The obvs library is a Python package that provides tools and utilities for analyzing and interpreting language models using the patchscope framework. It offers a range of functionalities to probe and understand the internal representations and behaviors of language models at different layers and positions.

Welcome to obvs’s documentation!

Contents:

Indices and tables

Detail

obvs directory:

  • The obvs directory contains the main components of the library, including the patchscope, patchscope_base, lenses, logging, and metrics modules.

patchscope and patchscope_base:

  • The patchscope module implements the core functionality of the patchscope framework, which allows for mapping and patching representations between different language models.

  • The patchscope_base module serves as an abstract base class for the patchscope framework, providing common functionality and abstractions.

  • Together, these modules enable the analysis and interpretation of language models by mapping representations from a source model to a target model and studying the effects of interventions.

lenses:

  • The lenses module provides various lenses for analyzing language models, such as TokenIdentity, BaseLogitLens, PatchscopeLogitLens, and ClassicLogitLens.

  • Lenses are techniques that allow for probing and understanding the internal representations and behaviors of language models at different layers and positions.

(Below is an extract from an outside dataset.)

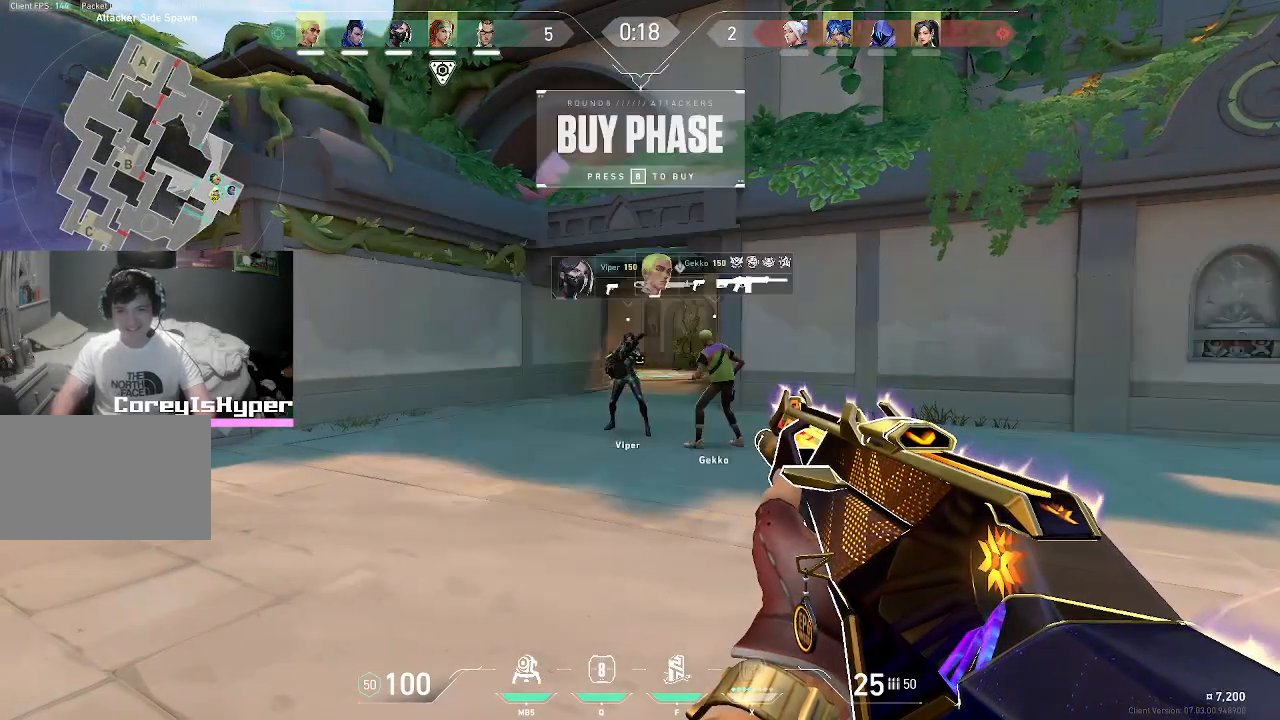
{"keys": [], "mouse": [], "events": []}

  • The module includes methods for running lens analyses, computing metrics like surprisal and precision@1, and visualizing the results using heatmaps and plots.

logging:

  • The logging module provides utility functions and classes for configuring and customizing the logging behavior in the application.

  • It includes a custom logging handler (TqdmLoggingHandler) that integrates with the tqdm progress bar library, allowing log messages to be displayed alongside the progress bar.

  • The module also configures a specific logger named “patchscope” with a file handler that logs messages to a file named “experiments.log”.

metrics:

  • The metrics module defines evaluation metrics for language modeling tasks.

  • It includes classes like PrecisionAtK and Surprisal for computing precision@k and surprisal metrics, respectively.

  • These metrics can be used to assess the performance of language models and evaluate the effectiveness of different interpretation techniques.

scripts directory:

  • The scripts directory contains a collection of scripts that serve as a cookbook for reproducing standard results using the obvs library and the patchscope framework.

  • The scripts demonstrate how to use different lenses and techniques to analyze and interpret language models.

  • Some notable scripts include: - activation_patching_ioi: Uses activation patching to study indirect object identification (IOI) on gpt2-small. - future_lens: Generates the future lens at a single position. - generate_next_token_prediction_data: Generates data for next token prediction tasks. - replicate_figure_2: Replicates Figure 2 from a specific research paper. - reproduce_logitlens_results: Reproduces the results of the original logitlens blog post. - token_identity_prompts and token_identity: Demonstrate the usage of the token identity lens.

Overall, the obvs library provides a comprehensive set of tools and utilities for analyzing and interpreting language models using the patchscope framework. It offers a range of lenses, metrics, and visualization techniques to study the internal representations and behaviors of models at different layers and positions. The included scripts serve as practical examples and a starting point for conducting interpretability experiments and reproducing standard results.